All of the data, word for word and free of pictures, is the expected result.

-*-*-

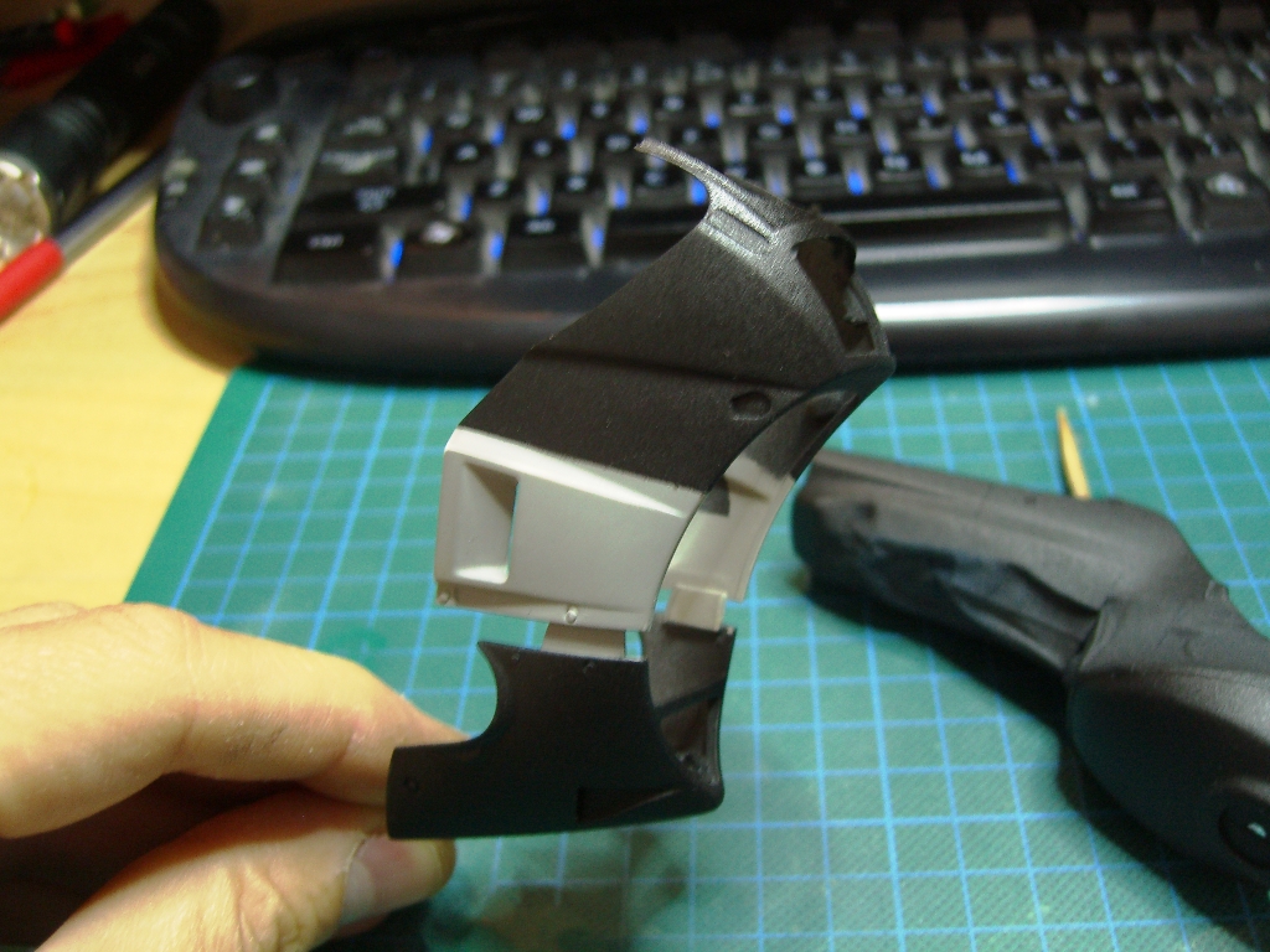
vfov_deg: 37.7
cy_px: 476
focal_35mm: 38
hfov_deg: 49.0
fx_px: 1394
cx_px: 635
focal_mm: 7.9
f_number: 2.8
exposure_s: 1/8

-*-*-

**Expected answer:**
vfov_deg: 37.7
cy_px: 476
focal_35mm: 38
hfov_deg: 49.0
fx_px: 1394
cx_px: 635
focal_mm: 7.9
f_number: 2.8
exposure_s: 1/8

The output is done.